SQL: Why is distinct and max not removing duplicat

2019-09-08 01:31发布

问题:

SHouldn't the following query remove duplicates:

SELECT DISTINCT Relevant.PropertyID, ACC.TenancyStartDate, ACC.AccountID, ACC.TenancyType
FROM            DimAccount AS ACC RIGHT OUTER JOIN
                             (SELECT DISTINCT PropertyID, MAX(TenancyStartDate) AS Tenancystart
                               FROM            DimAccount
                               WHERE        (AccountStatus = 'Current')
                               GROUP BY PropertyID, TenancyStartDate) AS Relevant ON ACC.PropertyID = Relevant.PropertyID AND ACC.TenancyStartDate = Relevant.Tenancystart
GROUP BY Relevant.PropertyID, ACC.TenancyStartDate, ACC.AccountID, ACC.TenancyType, ACC.TenancyType

From my understanding (and what I want to happen) is, the query in brackets is selecting the property ID and of the ones with a status of current returning the highest tenancy start date (albeit several times). This is then joined to the original table by start date and property id, to get the most recent tenancytype.

Why is it still returning duplicate lines!?

(by the way this is relating to another question I had yesterday, but apparently replies are not supposed to descend into conversation so I thought I'd seperate this off... I hope that is the right thing to do... I have searched but clearly there is something missing in my understanding of something!)

回答1:

First, you almost never need select distinct when using group by.

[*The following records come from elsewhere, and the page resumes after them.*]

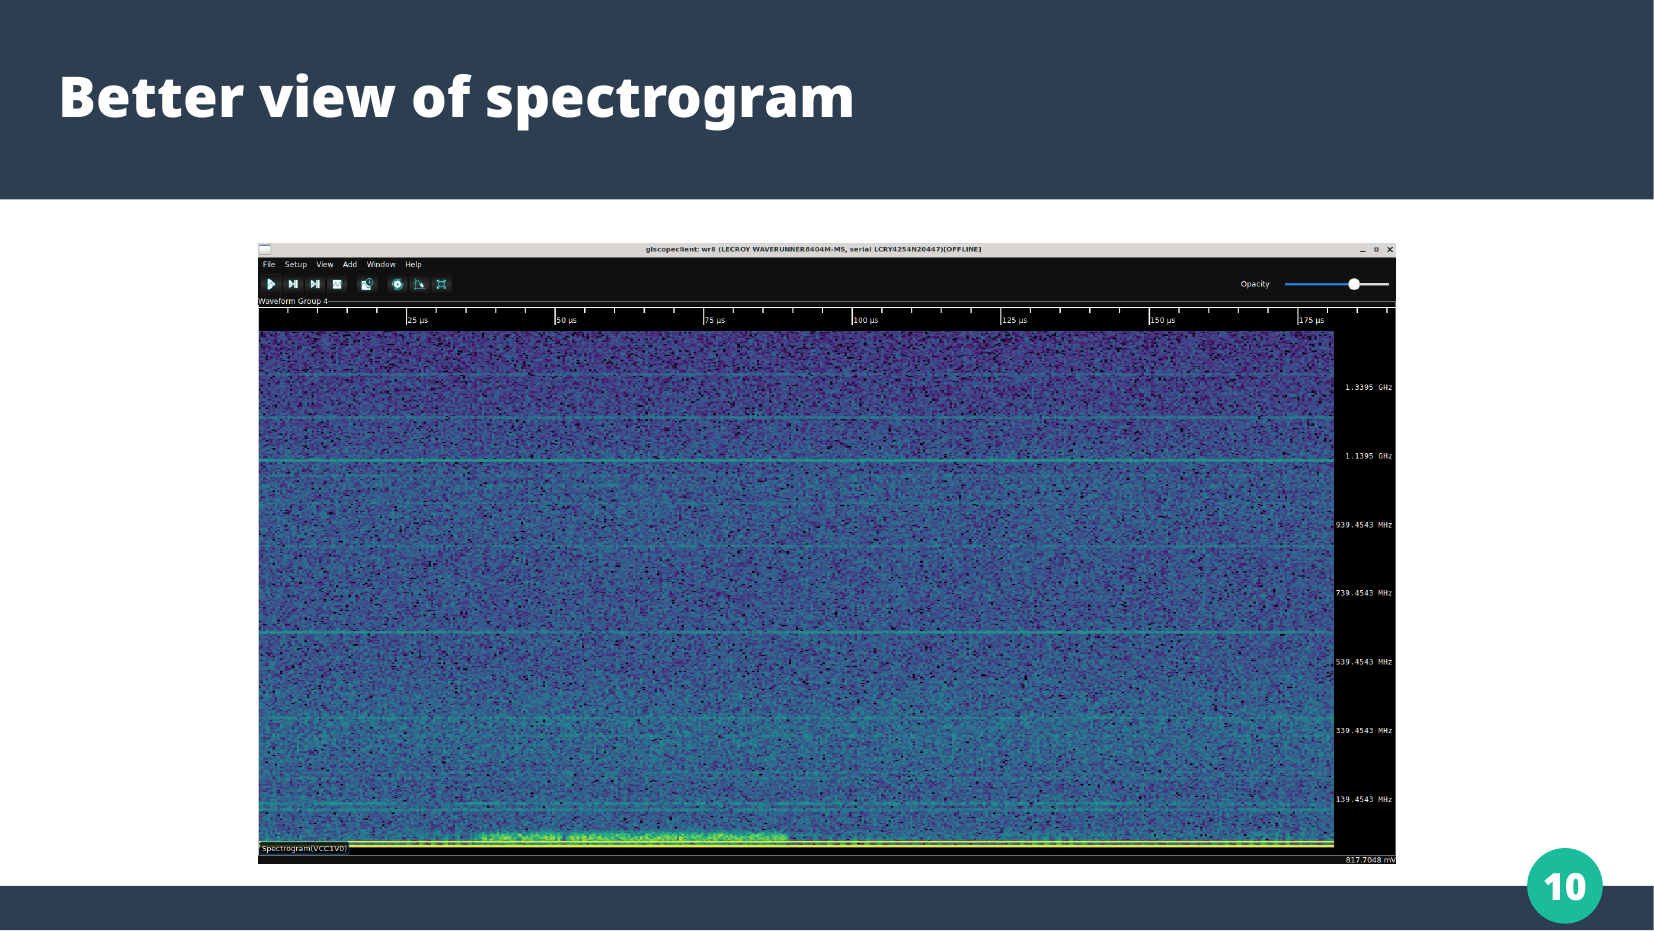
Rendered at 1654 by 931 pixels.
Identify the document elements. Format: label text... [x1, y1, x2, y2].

picture [258, 243, 1396, 864]
title Better view of spectrogram [59, 37, 1595, 155]
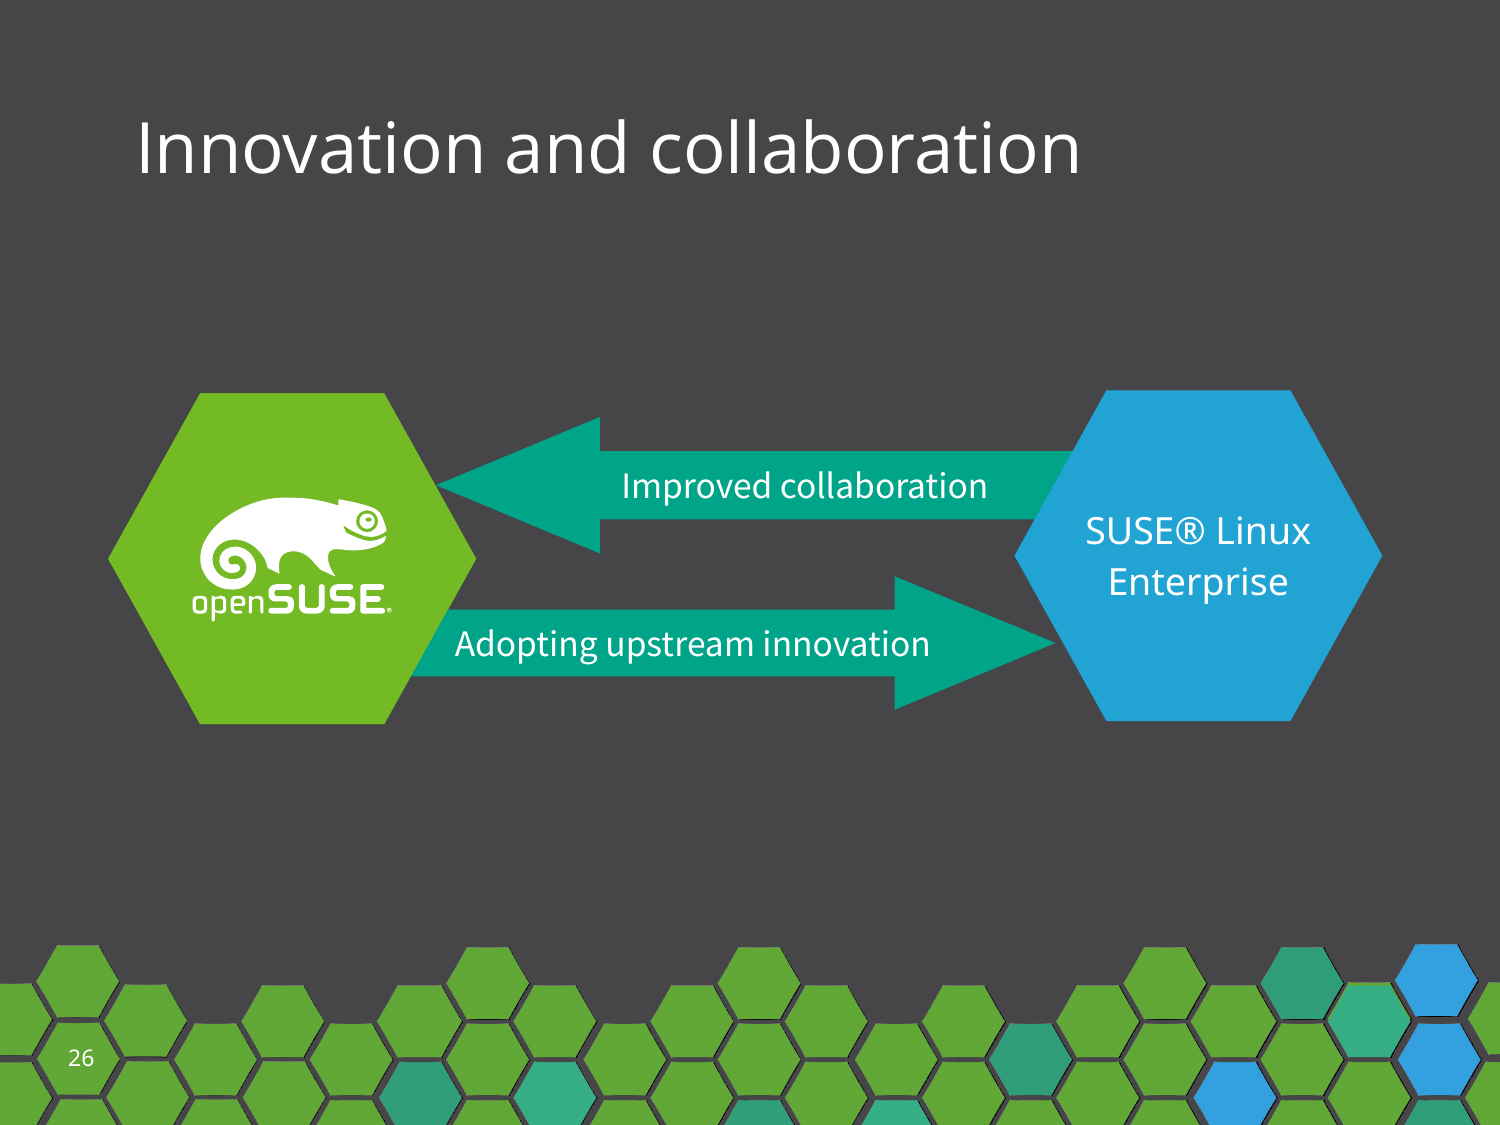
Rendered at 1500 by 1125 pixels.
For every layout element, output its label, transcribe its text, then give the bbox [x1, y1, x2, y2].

text_box [108, 393, 477, 725]
text_box Adopting upstream innovation [411, 576, 1056, 710]
picture [192, 497, 392, 622]
text_box Improved collaboration [436, 416, 1072, 554]
text_box SUSE® Linux Enterprise [1014, 390, 1383, 722]
picture [0, 944, 1500, 1125]
title Innovation and collaboration [135, 65, 1372, 228]
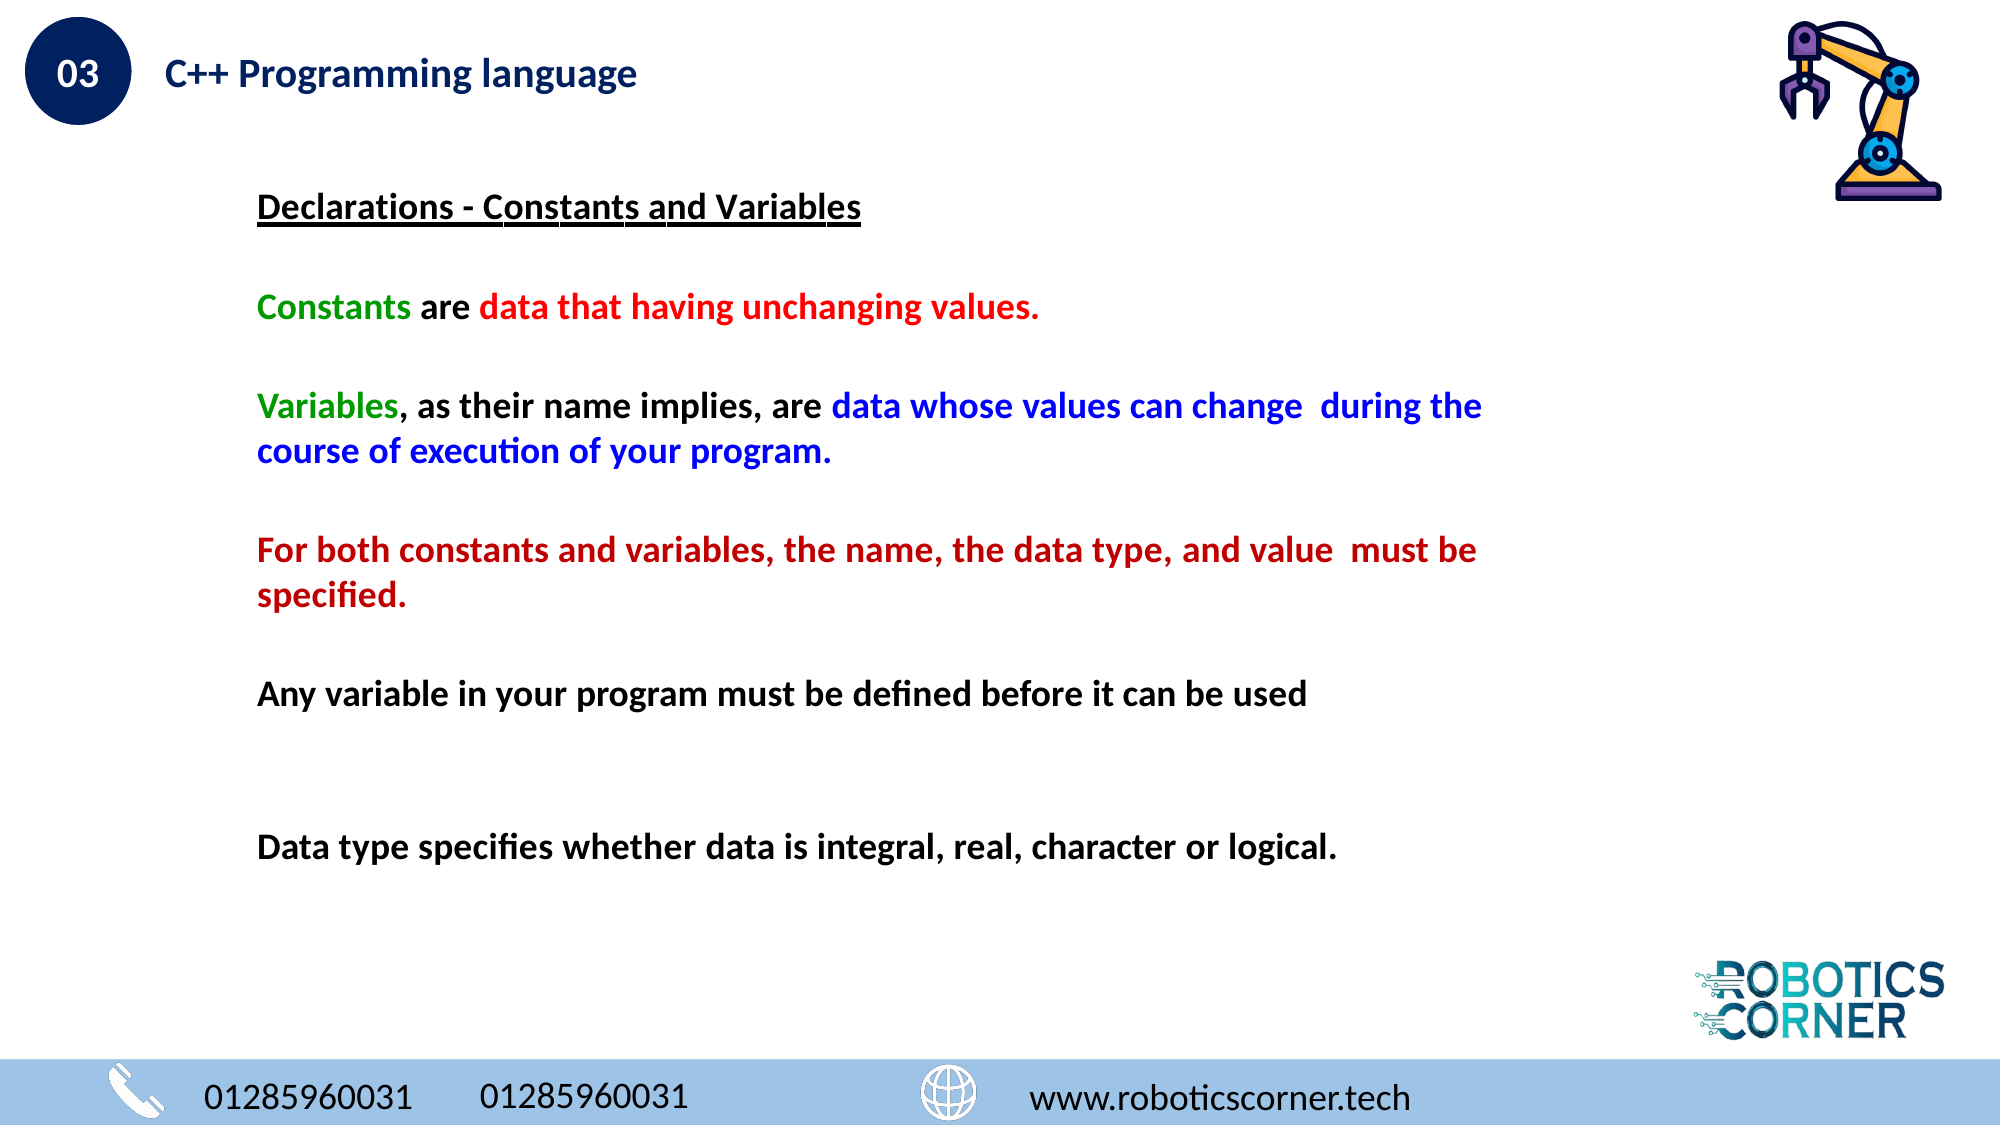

The problem with your query is the group by clause in the subquery.

SELECT Relevant.PropertyID, ACC.TenancyStartDate, ACC.AccountID, ACC.TenancyType
FROM DimAccount ACC RIGHT OUTER JOIN
     (SELECT PropertyID, MAX(TenancyStartDate) AS Tenancystart
      FROM  DimAccount
      WHERE (AccountStatus = 'Current')
      GROUP BY PropertyID
    ) Relevant
     ON ACC.PropertyID = Relevant.PropertyID AND
        ACC.TenancyStartDate = Relevant.Tenancystart
GROUP BY Relevant.PropertyID, ACC.TenancyStartDate, ACC.AccountID, ACC.TenancyType;

It should not have TenancyStartDate. Also, your outer query had ACC.TenancyType twice in the group by.

That said, it is easier to write the query using analytic functions:

select a.*
from (select a.*,
             max(tenancystartdate) over (partition by propertyid) as max_tsd
      from dimaccount a
      where accountstatus = 'Current'
     ) a
where tenancystartdate = max_tsd;

This is not exactly the same as your query, because your query will take non-current records into account. I am guessing that this might be the intention, however.



回答2:

To answer your question: Yes, you are right, there can be no duplicates. And I am pretty sure there are none. I am also pretty sure that your query does not what you think it does.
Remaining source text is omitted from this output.